It is late and you’re craving food. Regular fried chicken just won’t do. However, Kentucky Fried Chicken is a different story. So you go to a local KFC and ask the person behind the counter what you should get. A few minutes later, you sit down with your crispy chicken hamburger and feast. You may be wondering why you are at KFC and eating a hamburger. While that is strange, the weirdest part is that the employee working the counter was a facial recognition robot. It decided what you liked by scanning your face. Welcome to the next generation of fast food in China.
Baidu, the Chinese equivalent of Google, recently announced the new restaurant concept in Beijing. Partnering with KFC, the internet company’s kiosk conducts a quick facial scan of the customer.
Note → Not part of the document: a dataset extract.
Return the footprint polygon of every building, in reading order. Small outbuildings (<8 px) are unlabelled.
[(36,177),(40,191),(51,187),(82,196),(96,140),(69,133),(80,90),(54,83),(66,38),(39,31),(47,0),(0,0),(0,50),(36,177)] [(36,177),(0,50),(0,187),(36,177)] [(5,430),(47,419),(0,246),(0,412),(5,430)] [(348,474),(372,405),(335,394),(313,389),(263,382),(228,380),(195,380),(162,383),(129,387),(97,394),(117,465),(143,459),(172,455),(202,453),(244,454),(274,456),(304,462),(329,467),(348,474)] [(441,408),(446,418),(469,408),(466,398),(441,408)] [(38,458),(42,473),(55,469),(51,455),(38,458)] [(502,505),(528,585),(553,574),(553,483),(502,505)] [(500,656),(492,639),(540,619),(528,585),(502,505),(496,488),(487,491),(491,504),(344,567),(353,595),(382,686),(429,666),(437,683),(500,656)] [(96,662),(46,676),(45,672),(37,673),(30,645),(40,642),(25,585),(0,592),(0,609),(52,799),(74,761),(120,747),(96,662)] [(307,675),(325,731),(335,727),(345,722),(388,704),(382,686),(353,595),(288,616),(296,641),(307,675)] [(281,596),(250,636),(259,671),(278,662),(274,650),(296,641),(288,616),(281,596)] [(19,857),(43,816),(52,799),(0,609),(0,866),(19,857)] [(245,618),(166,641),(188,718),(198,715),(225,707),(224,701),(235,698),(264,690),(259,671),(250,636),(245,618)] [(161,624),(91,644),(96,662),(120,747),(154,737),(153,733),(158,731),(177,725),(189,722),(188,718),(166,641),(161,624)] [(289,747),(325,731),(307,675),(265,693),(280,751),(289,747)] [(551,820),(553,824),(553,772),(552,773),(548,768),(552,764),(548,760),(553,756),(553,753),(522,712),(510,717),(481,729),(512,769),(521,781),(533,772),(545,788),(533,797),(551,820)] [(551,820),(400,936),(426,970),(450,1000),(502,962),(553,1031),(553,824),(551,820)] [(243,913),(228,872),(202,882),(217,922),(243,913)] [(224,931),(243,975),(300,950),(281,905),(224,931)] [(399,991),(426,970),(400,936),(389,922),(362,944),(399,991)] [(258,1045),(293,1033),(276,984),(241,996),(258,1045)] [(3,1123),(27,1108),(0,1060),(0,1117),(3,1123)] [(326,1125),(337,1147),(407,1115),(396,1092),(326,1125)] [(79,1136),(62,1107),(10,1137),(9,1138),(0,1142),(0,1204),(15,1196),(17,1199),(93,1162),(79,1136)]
The “smart restaurant” considers your age, weight, gender and mood. Based on a complex algorithm, it quickly determines what the customer would like to eat. For instance, the kiosk recommends the aforementioned crispy chicken hamburger and chicken wings to a 20-year-old male. On the other hand, a 50-year-old female receives a meal recommendation of soybean milk and porridge. Yum.
Based on these recommendations, the system still requires some fine-tuning. There are certainly 50-year-old women who want fried chicken. This is not the first time something like that has been tried. A Japanese firm offers a similar facial recognition technology for dispensing drinks from a vending machines. However, unlike in Japan, the smart kiosks at KFC can recognize repeat customers. When a repeat customer orders, the algorithm pulls up all the customer’s previous orders. That’s great in theory, but in reality people don’t want KFC storing their personal facial map in some greasy database.
It remains to be seen how successful facial recognition proves in the fast food industry. Nevertheless, this is not the first pairing between Baidu and KFC. Last year, the companies opened an Original+ restaurant in Shanghai. The restaurant, located in the National Exhibition and Convention Center, lets customers place orders via Baidu’s Duer robots.